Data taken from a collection
= Beginning of Section =

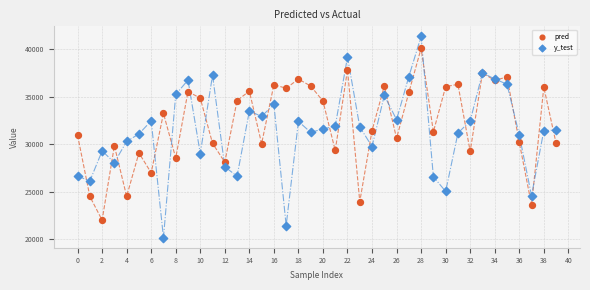

Which series contains the lowest Y value?

y_test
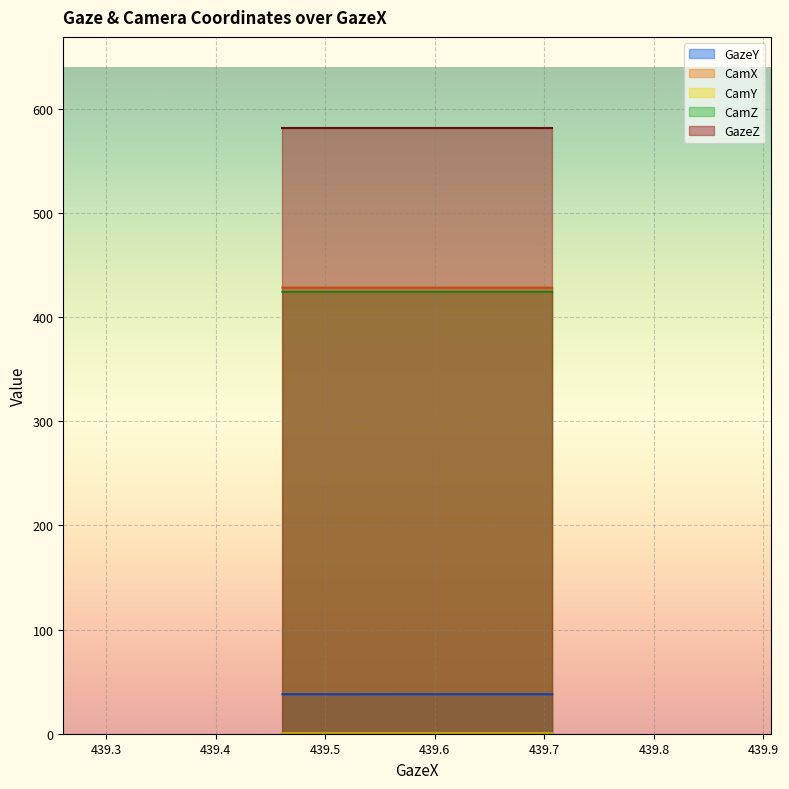

What is the value of the CamY point at the 2nd from the left?

0.9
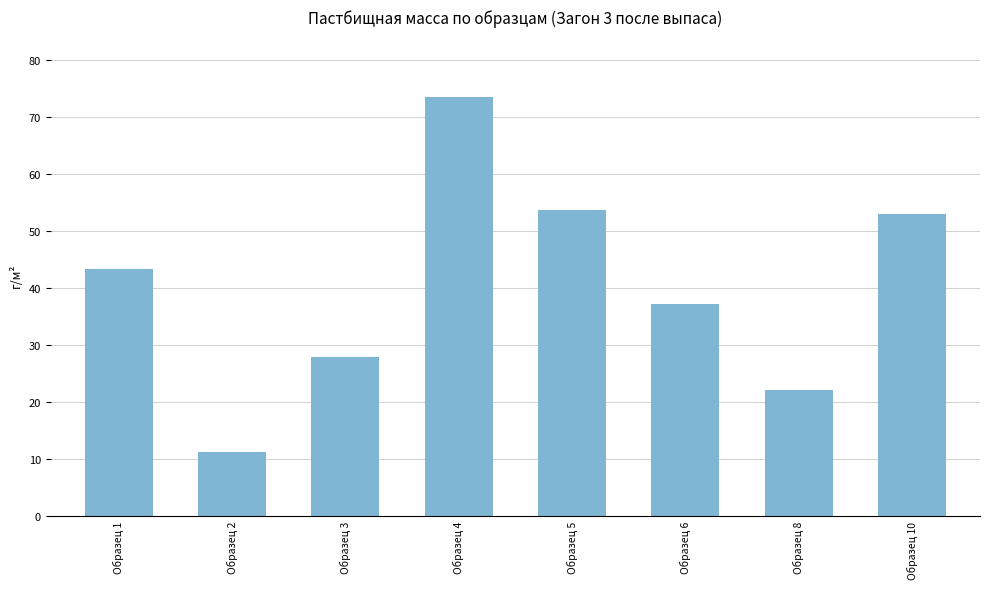

Which label corresponds to the smallest value in the chart?

Образец 2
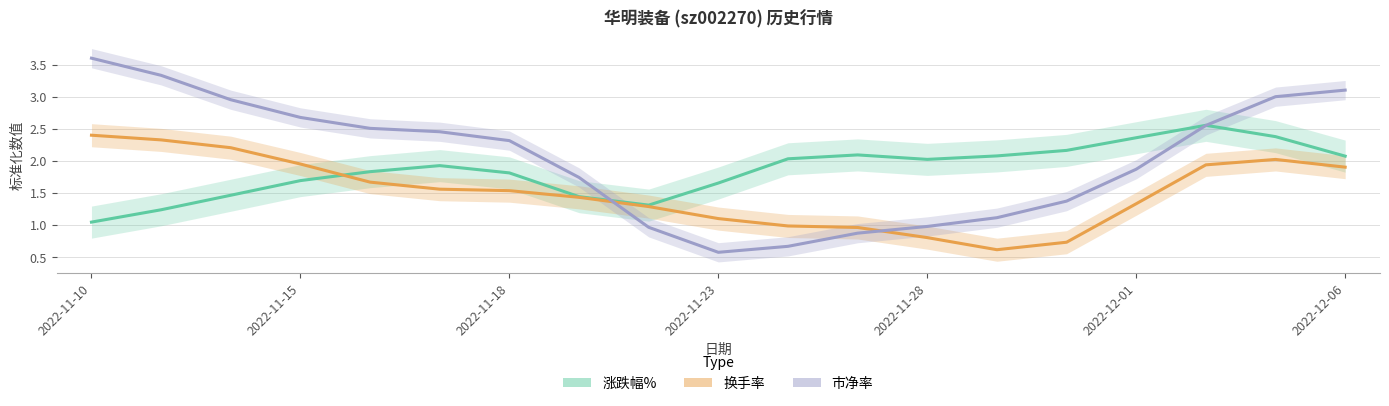

Is this an area chart (filled region under the line)?

No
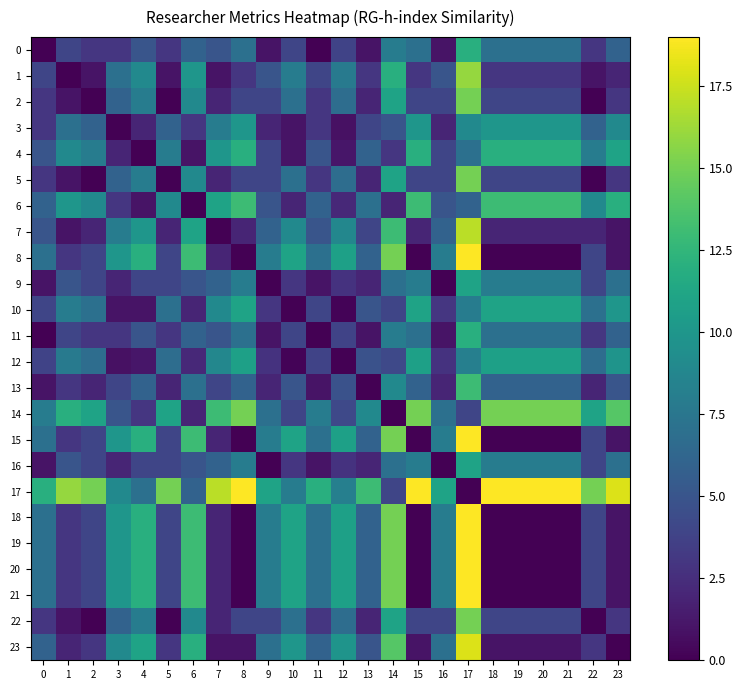

What is the total value across all series at 5?

108.8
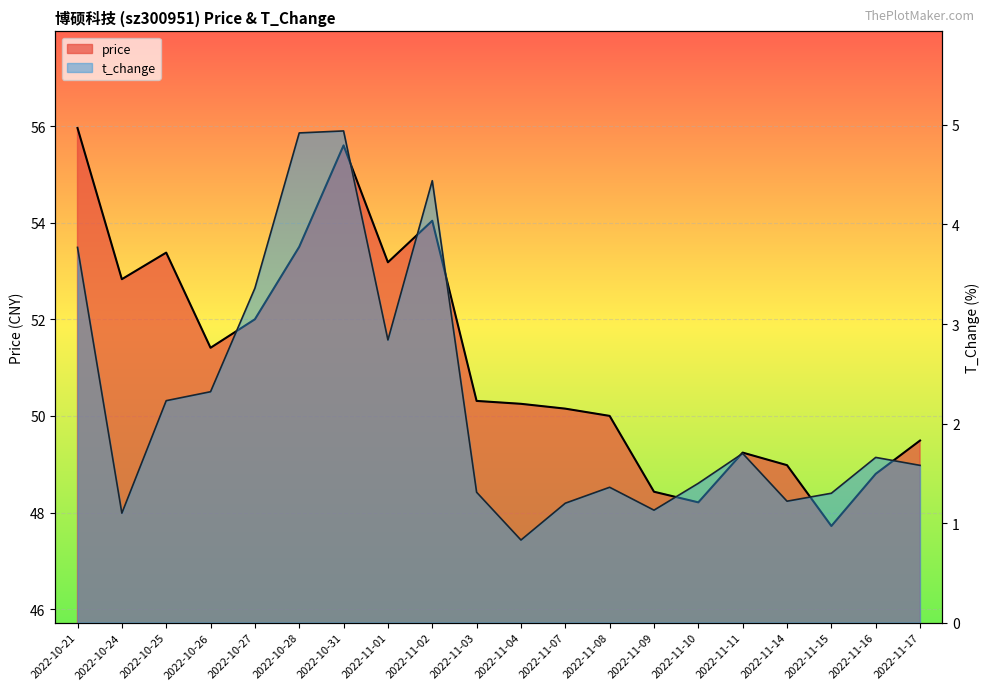

True or false: t_change and price cross at least once.

False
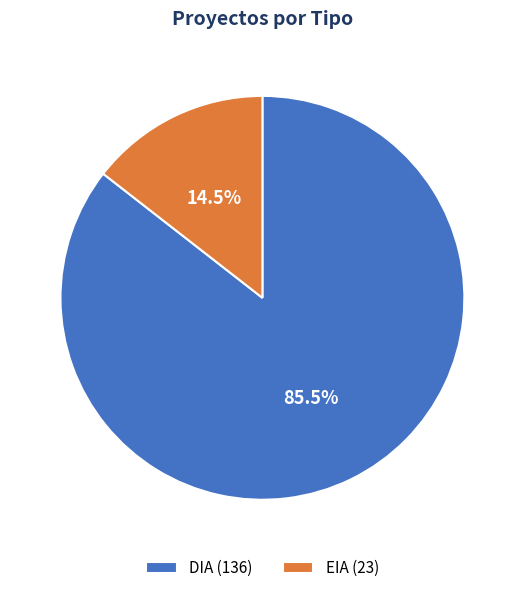

Combined, what portion of the pie is EIA and DIA?

100.0%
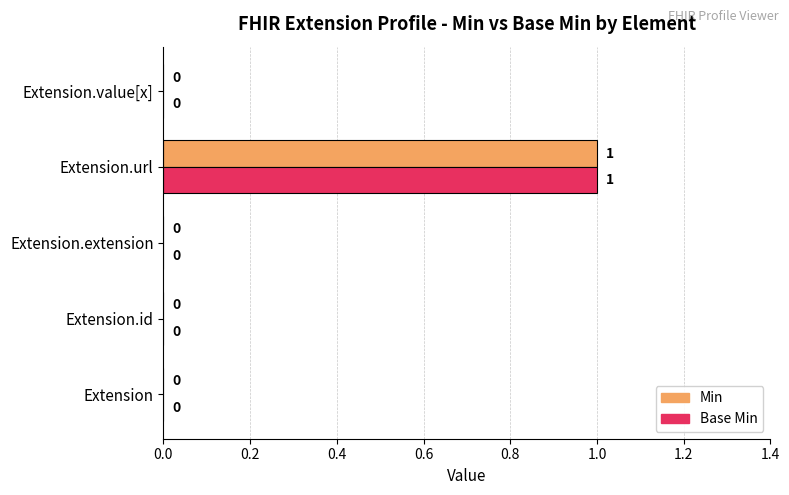

At which category is the sum across all series the highest?

Extension.url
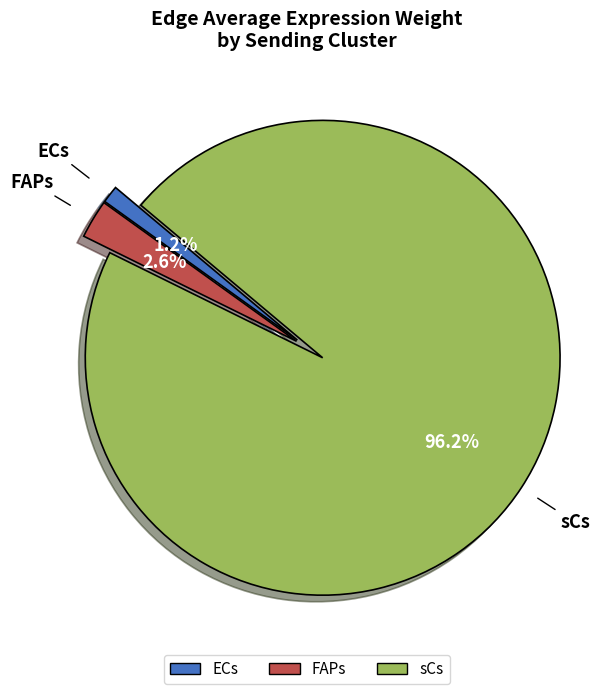

Which category has the biggest portion of the pie?

sCs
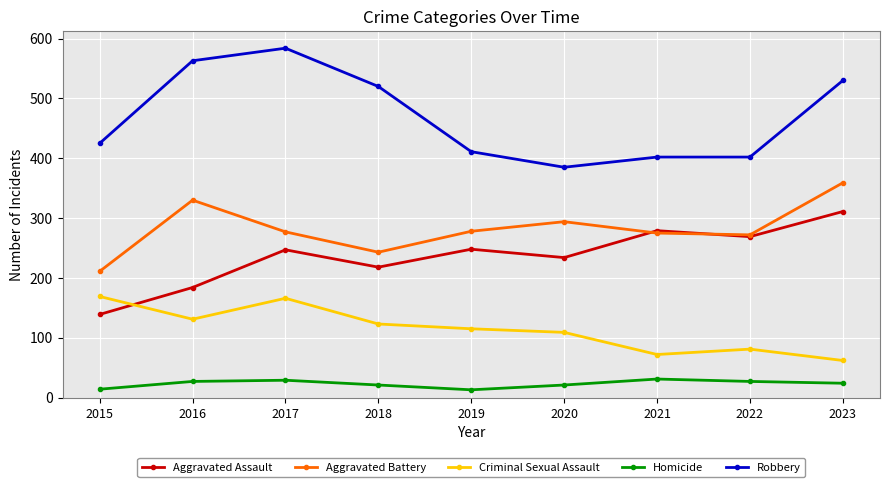

What is the highest value of the Aggravated Battery series?

359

= End of Section =

THE PROBLEM: Write out every line of the records above word for word, but leave out the pictures.

COMPLETED EXERCISE:
Which series contains the lowest Y value?

y_test

What is the value of the CamY point at the 2nd from the left?

0.9

Which label corresponds to the smallest value in the chart?

Образец 2

Is this an area chart (filled region under the line)?

No

What is the total value across all series at 5?

108.8

True or false: t_change and price cross at least once.

False

Combined, what portion of the pie is EIA and DIA?

100.0%

At which category is the sum across all series the highest?

Extension.url

Which category has the biggest portion of the pie?

sCs

What is the highest value of the Aggravated Battery series?

359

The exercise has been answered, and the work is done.